Is there a way to grep gzipped content in hdfs without extracting it?

I'm looking for a way to zgrep hdfs files

something like:

hadoop fs -zcat hdfs://myfile.gz | grep "hi"

or

hadoop fs -cat hdfs://myfile.gz | zgrep "hi"

it does not really work for me is there anyway to achieve that with command line?


Solution 1:

zless/zcat/zgrep are just shell wrappers that make gzip output the decompressed data to stdout.
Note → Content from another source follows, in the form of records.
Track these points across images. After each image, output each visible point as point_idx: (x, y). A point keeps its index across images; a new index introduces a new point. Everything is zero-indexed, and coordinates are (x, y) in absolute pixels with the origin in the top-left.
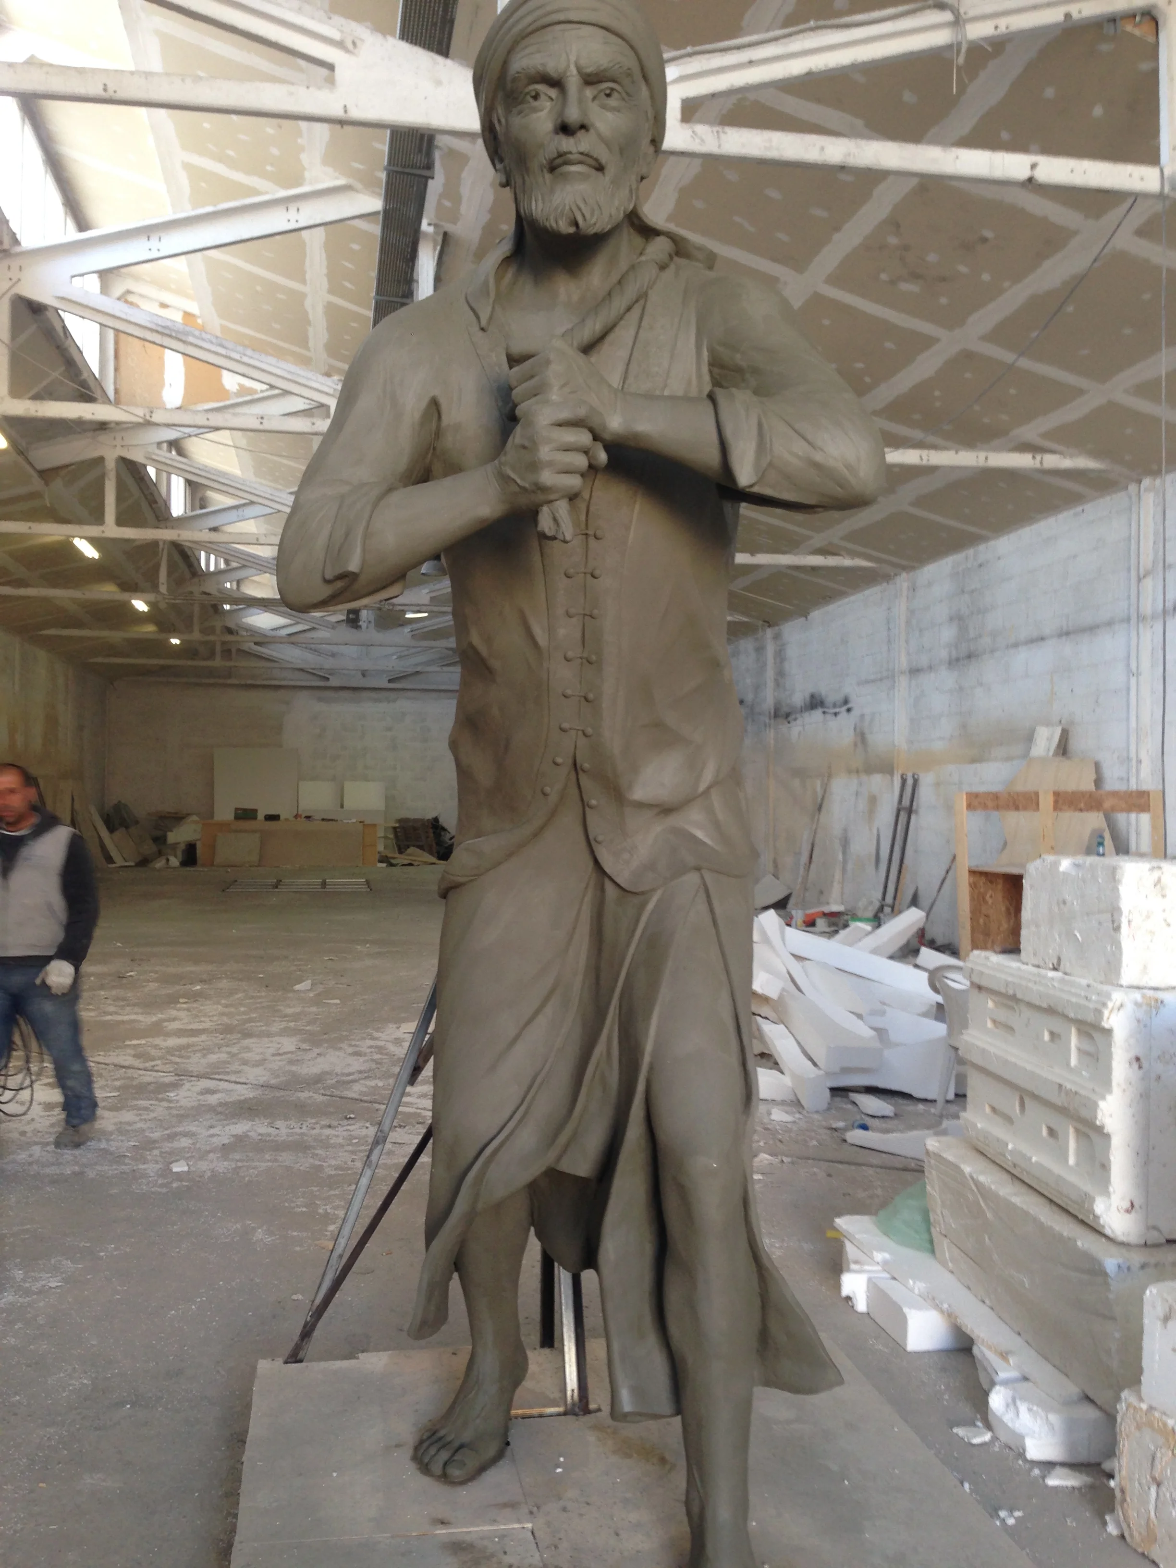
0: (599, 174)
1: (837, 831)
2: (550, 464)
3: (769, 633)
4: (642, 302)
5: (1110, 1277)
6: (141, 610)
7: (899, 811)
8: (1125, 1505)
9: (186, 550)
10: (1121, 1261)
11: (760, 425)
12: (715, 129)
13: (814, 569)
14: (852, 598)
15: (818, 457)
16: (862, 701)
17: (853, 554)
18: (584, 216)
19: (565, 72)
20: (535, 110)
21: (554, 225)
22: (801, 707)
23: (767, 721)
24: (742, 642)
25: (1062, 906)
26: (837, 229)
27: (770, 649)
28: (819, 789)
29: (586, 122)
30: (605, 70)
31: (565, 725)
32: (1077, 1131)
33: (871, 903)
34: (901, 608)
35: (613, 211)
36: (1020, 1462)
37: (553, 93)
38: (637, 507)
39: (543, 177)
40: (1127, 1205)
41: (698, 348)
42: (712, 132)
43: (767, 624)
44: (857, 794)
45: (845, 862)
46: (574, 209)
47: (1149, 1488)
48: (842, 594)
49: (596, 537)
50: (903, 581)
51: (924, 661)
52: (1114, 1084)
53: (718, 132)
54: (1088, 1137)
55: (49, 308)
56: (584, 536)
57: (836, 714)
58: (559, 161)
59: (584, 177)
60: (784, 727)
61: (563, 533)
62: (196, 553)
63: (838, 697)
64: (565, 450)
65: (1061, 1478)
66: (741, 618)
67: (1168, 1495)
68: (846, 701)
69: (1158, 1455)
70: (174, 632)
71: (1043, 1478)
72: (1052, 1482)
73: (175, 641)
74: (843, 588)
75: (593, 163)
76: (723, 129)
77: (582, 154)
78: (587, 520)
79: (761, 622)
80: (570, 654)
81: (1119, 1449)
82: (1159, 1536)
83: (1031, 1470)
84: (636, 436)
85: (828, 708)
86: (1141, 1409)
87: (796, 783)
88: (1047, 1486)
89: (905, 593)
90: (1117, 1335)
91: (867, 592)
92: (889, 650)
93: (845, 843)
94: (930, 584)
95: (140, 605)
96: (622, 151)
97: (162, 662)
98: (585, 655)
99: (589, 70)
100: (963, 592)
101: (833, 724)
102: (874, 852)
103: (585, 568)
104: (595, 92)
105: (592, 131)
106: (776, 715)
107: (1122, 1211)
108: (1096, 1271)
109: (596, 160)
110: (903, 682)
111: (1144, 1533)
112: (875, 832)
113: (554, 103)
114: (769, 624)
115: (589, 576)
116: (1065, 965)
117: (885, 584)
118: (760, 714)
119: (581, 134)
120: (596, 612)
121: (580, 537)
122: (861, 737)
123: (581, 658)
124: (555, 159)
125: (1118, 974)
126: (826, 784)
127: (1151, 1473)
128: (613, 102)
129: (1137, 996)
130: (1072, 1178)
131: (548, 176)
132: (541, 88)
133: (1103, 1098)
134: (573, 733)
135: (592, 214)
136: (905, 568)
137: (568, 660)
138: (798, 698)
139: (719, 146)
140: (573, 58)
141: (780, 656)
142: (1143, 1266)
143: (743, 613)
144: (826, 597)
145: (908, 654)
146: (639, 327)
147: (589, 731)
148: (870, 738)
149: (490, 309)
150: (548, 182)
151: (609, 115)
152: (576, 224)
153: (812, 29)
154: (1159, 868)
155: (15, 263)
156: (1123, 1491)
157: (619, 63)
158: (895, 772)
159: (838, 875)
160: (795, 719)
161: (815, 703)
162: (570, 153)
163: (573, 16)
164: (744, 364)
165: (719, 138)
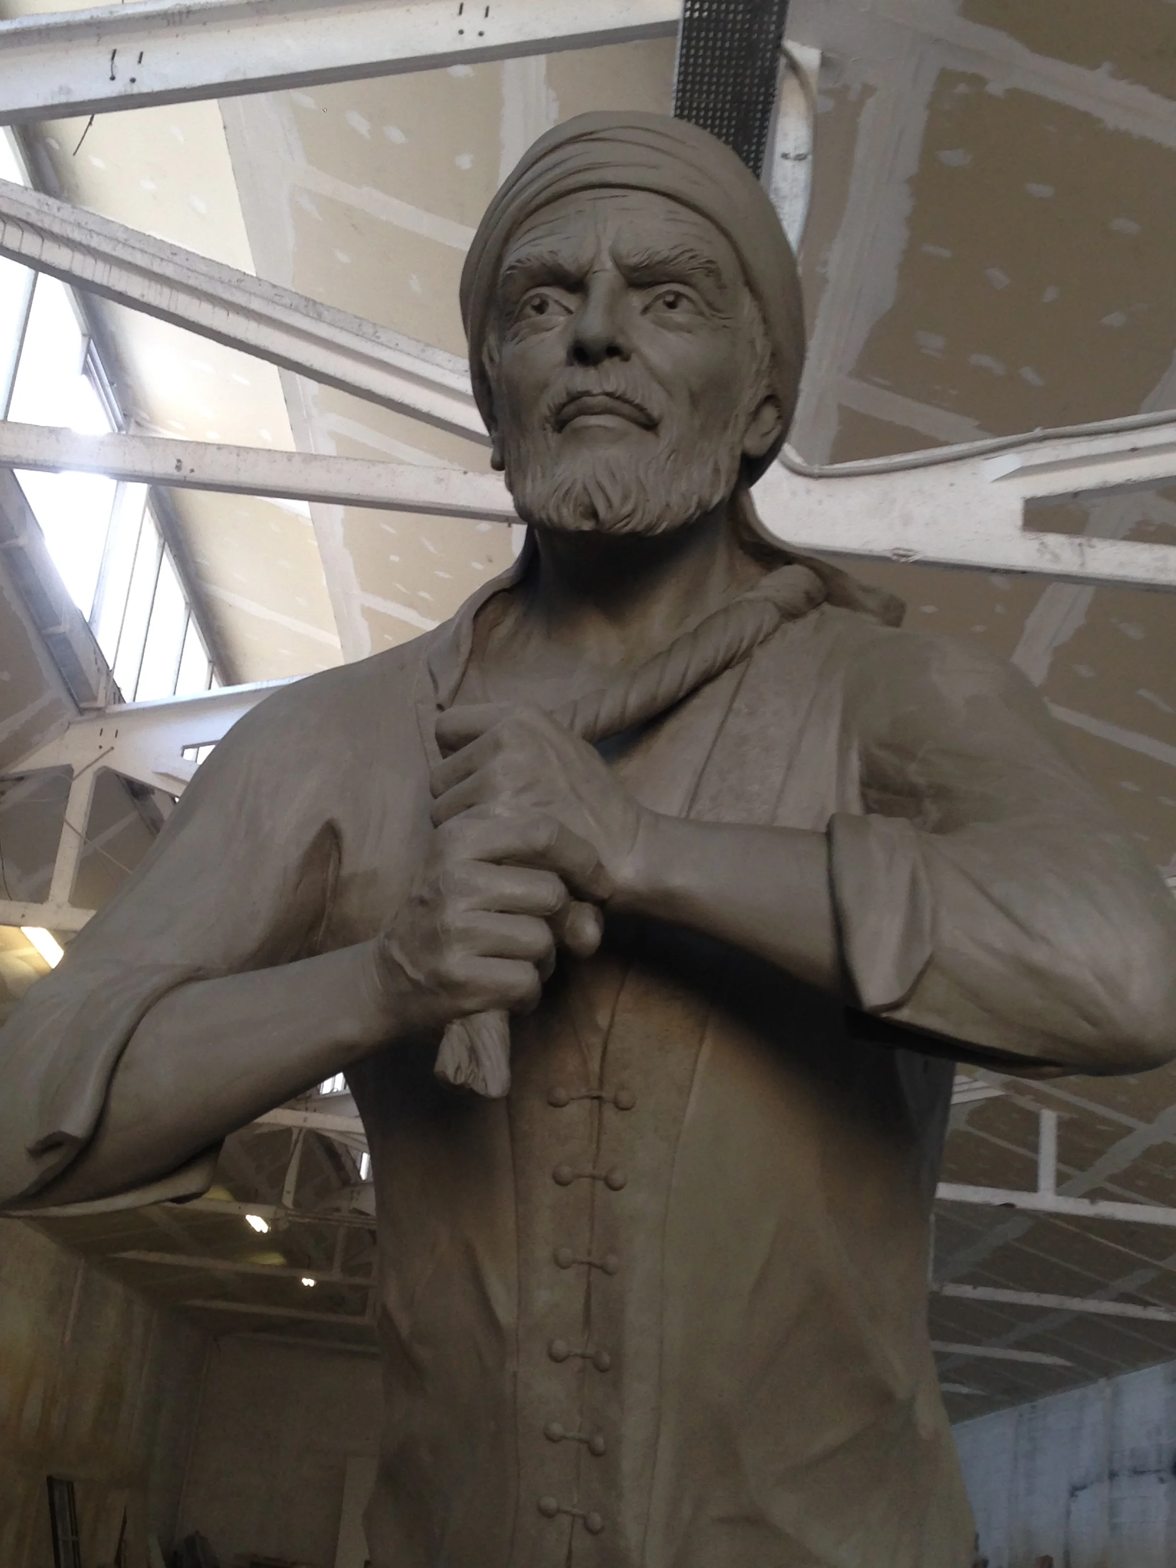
0: (649, 436)
2: (466, 935)
4: (738, 670)
6: (258, 1230)
9: (336, 1145)
11: (914, 883)
12: (1077, 540)
15: (1039, 956)
18: (608, 500)
19: (591, 263)
20: (538, 329)
21: (554, 517)
29: (621, 341)
30: (663, 262)
31: (551, 1503)
35: (675, 500)
37: (571, 301)
38: (706, 1049)
39: (545, 437)
41: (843, 751)
42: (1072, 544)
46: (592, 487)
49: (620, 1107)
53: (1080, 545)
55: (156, 792)
56: (596, 1102)
58: (570, 409)
59: (618, 437)
61: (484, 1080)
62: (354, 1153)
64: (501, 912)
70: (309, 1268)
73: (308, 1282)
75: (636, 413)
76: (1089, 542)
77: (608, 394)
78: (602, 1068)
80: (560, 1347)
84: (669, 897)
95: (258, 1224)
96: (694, 399)
97: (294, 1313)
98: (591, 1351)
99: (633, 261)
103: (594, 1168)
104: (648, 301)
105: (634, 357)
109: (640, 408)
113: (570, 316)
115: (600, 1184)
119: (610, 365)
120: (612, 1261)
121: (587, 1103)
123: (583, 1356)
124: (564, 405)
128: (678, 316)
131: (554, 438)
132: (552, 293)
134: (565, 1521)
135: (625, 498)
137: (555, 1359)
139: (1082, 565)
140: (606, 244)
146: (730, 709)
147: (596, 1520)
149: (456, 674)
150: (553, 444)
151: (671, 337)
152: (593, 514)
155: (110, 727)
157: (691, 250)
162: (588, 393)
163: (609, 176)
164: (920, 781)
165: (1082, 554)
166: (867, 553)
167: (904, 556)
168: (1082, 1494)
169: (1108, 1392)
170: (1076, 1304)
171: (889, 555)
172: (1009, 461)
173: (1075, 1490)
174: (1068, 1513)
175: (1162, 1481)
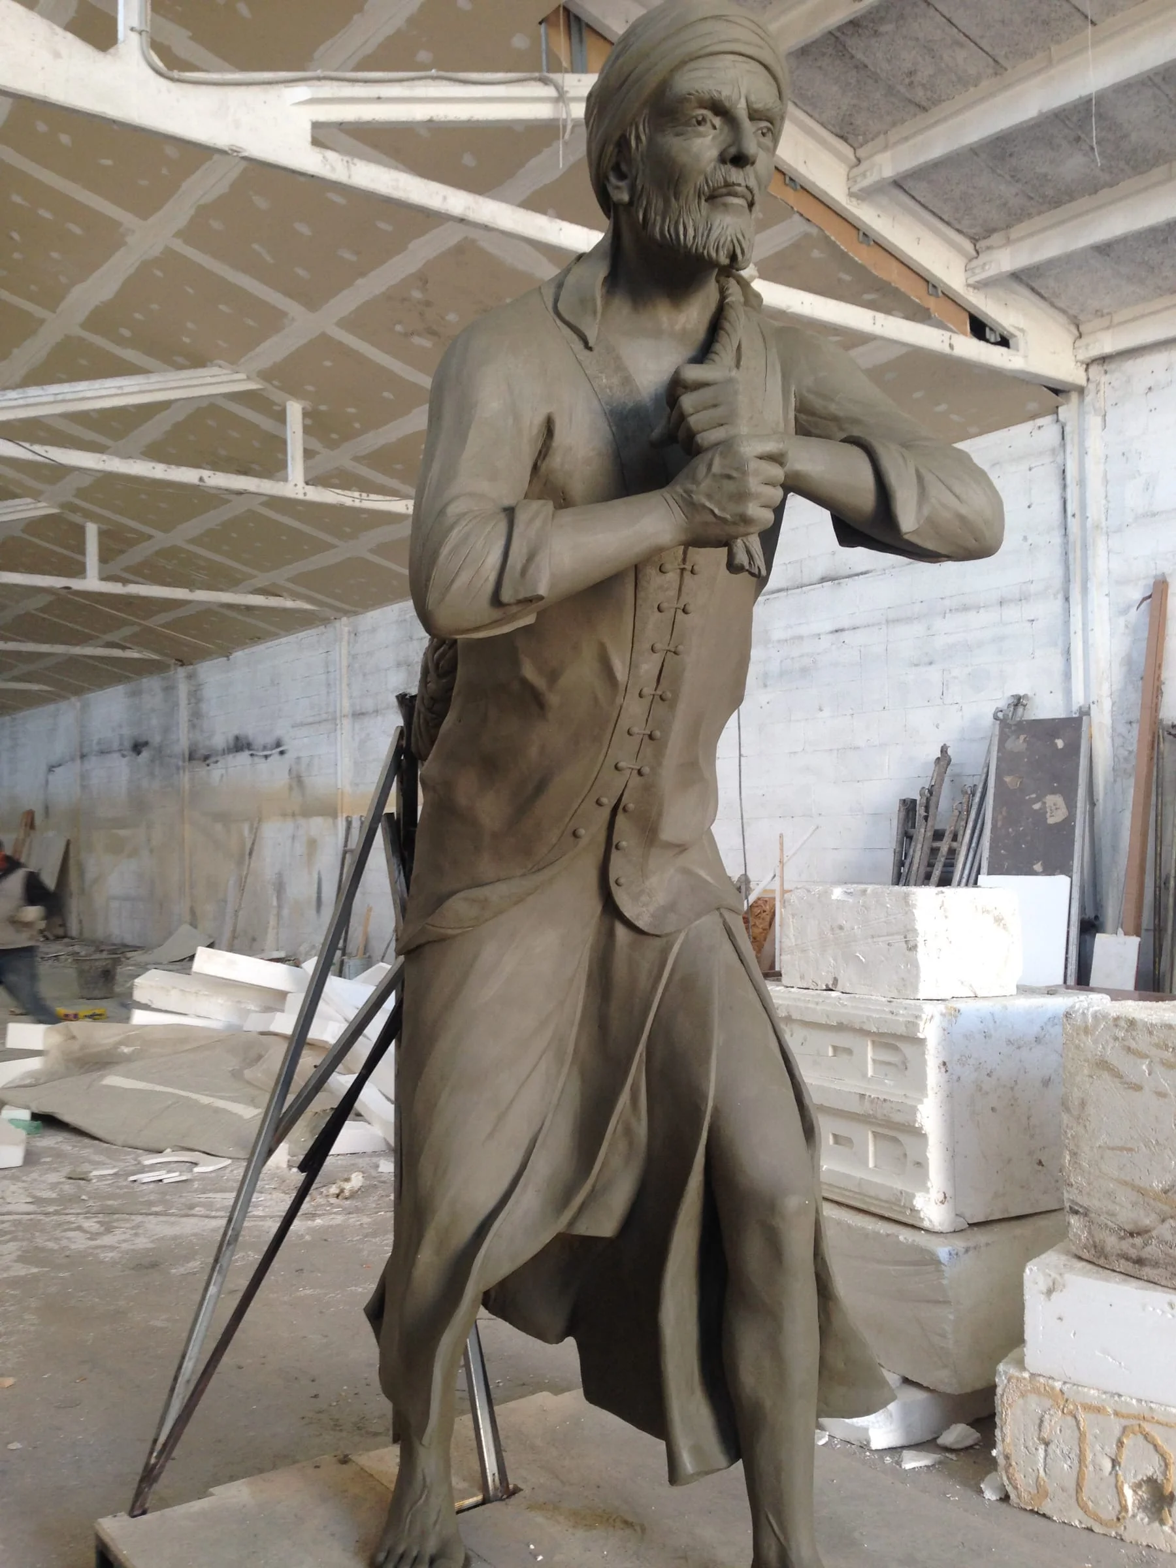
1: (269, 874)
3: (181, 672)
5: (944, 1264)
7: (345, 853)
8: (1011, 1470)
10: (950, 1248)
11: (919, 475)
12: (346, 158)
13: (249, 608)
14: (284, 640)
16: (299, 744)
17: (295, 596)
18: (742, 250)
19: (735, 104)
20: (700, 135)
22: (224, 750)
23: (180, 763)
24: (144, 680)
25: (838, 931)
26: (363, 274)
27: (183, 689)
28: (246, 832)
30: (769, 109)
31: (621, 764)
32: (875, 1134)
33: (313, 947)
34: (341, 652)
36: (868, 1454)
37: (721, 122)
39: (699, 204)
40: (941, 1197)
41: (786, 393)
42: (342, 160)
43: (180, 663)
44: (294, 838)
45: (280, 907)
46: (735, 241)
47: (1036, 1449)
48: (276, 636)
49: (693, 573)
50: (344, 625)
51: (369, 704)
52: (929, 1088)
53: (347, 162)
54: (895, 1140)
56: (680, 570)
57: (266, 757)
58: (722, 191)
59: (740, 210)
60: (202, 771)
63: (270, 740)
64: (766, 484)
65: (915, 1461)
66: (153, 656)
67: (1058, 1452)
68: (278, 744)
69: (1047, 1417)
71: (899, 1463)
72: (908, 1465)
74: (273, 629)
75: (750, 198)
76: (352, 160)
77: (748, 188)
79: (174, 661)
80: (644, 690)
81: (1001, 1419)
82: (1050, 1490)
83: (882, 1459)
85: (257, 750)
86: (1024, 1379)
87: (219, 827)
88: (905, 1470)
89: (346, 637)
90: (951, 1317)
91: (301, 635)
92: (328, 693)
93: (280, 888)
94: (374, 630)
98: (658, 691)
99: (758, 106)
100: (411, 638)
101: (263, 766)
102: (315, 896)
103: (677, 603)
104: (755, 129)
106: (191, 758)
107: (939, 1203)
108: (931, 1261)
110: (347, 723)
111: (1034, 1491)
112: (316, 876)
113: (717, 131)
114: (182, 663)
115: (680, 611)
116: (843, 984)
117: (322, 628)
118: (170, 756)
119: (748, 168)
120: (681, 648)
122: (298, 780)
123: (654, 694)
125: (915, 989)
126: (257, 829)
127: (1039, 1435)
129: (941, 1007)
130: (877, 1179)
131: (704, 203)
132: (708, 114)
133: (921, 1102)
134: (628, 772)
136: (346, 613)
137: (641, 696)
138: (220, 740)
139: (350, 177)
140: (743, 92)
141: (196, 696)
142: (967, 1250)
143: (155, 651)
144: (257, 637)
145: (351, 697)
148: (307, 781)
149: (597, 328)
150: (704, 209)
151: (762, 154)
152: (734, 256)
153: (434, 78)
154: (942, 892)
156: (1007, 1457)
158: (339, 814)
159: (272, 922)
160: (217, 762)
161: (240, 745)
162: (739, 185)
165: (348, 168)
166: (211, 145)
167: (236, 151)
168: (57, 770)
169: (78, 705)
170: (77, 650)
171: (227, 149)
172: (302, 92)
173: (51, 769)
174: (47, 782)
175: (124, 756)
To do what you want, you'll just have to write a wrapper around the hadoop fs commands.

Aside: The reason this probably didn't work for you is that you're missing an additional slash in your hdfs URI.

You wrote:

hadoop fs -cat hdfs://myfile.gz | zgrep "hi"
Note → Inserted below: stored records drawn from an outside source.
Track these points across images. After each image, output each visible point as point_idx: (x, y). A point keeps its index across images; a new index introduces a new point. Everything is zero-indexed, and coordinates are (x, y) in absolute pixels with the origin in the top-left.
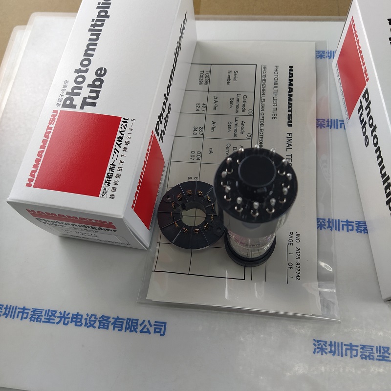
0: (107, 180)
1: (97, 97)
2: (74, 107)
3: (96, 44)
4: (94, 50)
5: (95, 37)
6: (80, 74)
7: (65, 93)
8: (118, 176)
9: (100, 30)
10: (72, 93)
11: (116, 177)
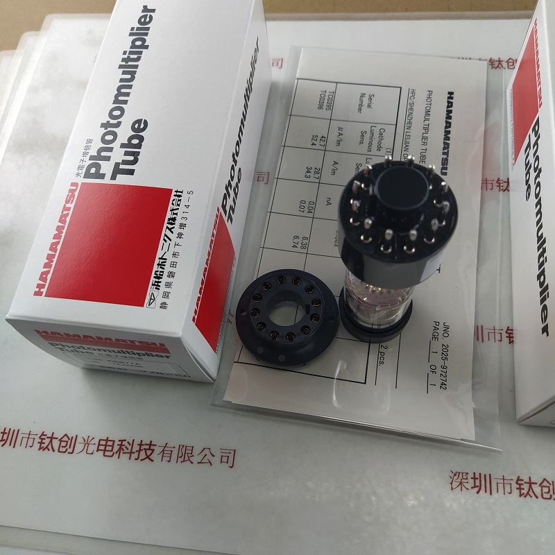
0: (156, 282)
1: (135, 162)
2: (102, 176)
3: (130, 87)
4: (128, 94)
5: (129, 76)
6: (109, 129)
7: (88, 157)
8: (171, 275)
9: (136, 67)
10: (99, 157)
11: (169, 276)
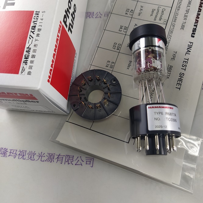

This attempts to contact the host or cluster called myfile.gz. What you really want is either hdfs:///myfile.gz or (assuming your config files are set up correctly), just myfile.gz, which the hadoop command should prepend with the correct cluster/namenode path defined by fs.defaultFS.

The following works for me.

$ hadoop fs -ls hdfs:///user/hcoyote/foo.gz
Found 1 items
-rw-r--r--   3 hcoyote users    5184637 2015-02-20 12:17 hdfs:///user/hcoyote/foo.gz

$ hadoop fs -cat hdfs:///user/hcoyote/foo.gz | gzip -c -d | grep -c Authorization
425893

$ hadoop fs -cat hdfs:///user/hcoyote/foo.gz | zgrep -c Authorization
425893

Solution 2:

This command-line will automatically find the right decompressor for any simple text file and print the uncompressed data to standard output:

hadoop fs -text hdfs:///path/to/file [hdfs:///path/to/another/file]

I have used this for .snappy & .gz files. It probably works for .lzo and .bz2 files.

This is an important feature because Hadoop uses a custom file format for Snappy files. This is the only direct way to uncompress a Hadoop-created Snappy file. There is no command-line 'unsnappy' command like there is for the other compressors. I also don't know of any direct command that creates one. I've only created them as Hive table data.

Note: hadoop fs -text is single-threaded and runs the decompression on the machine where you run the command.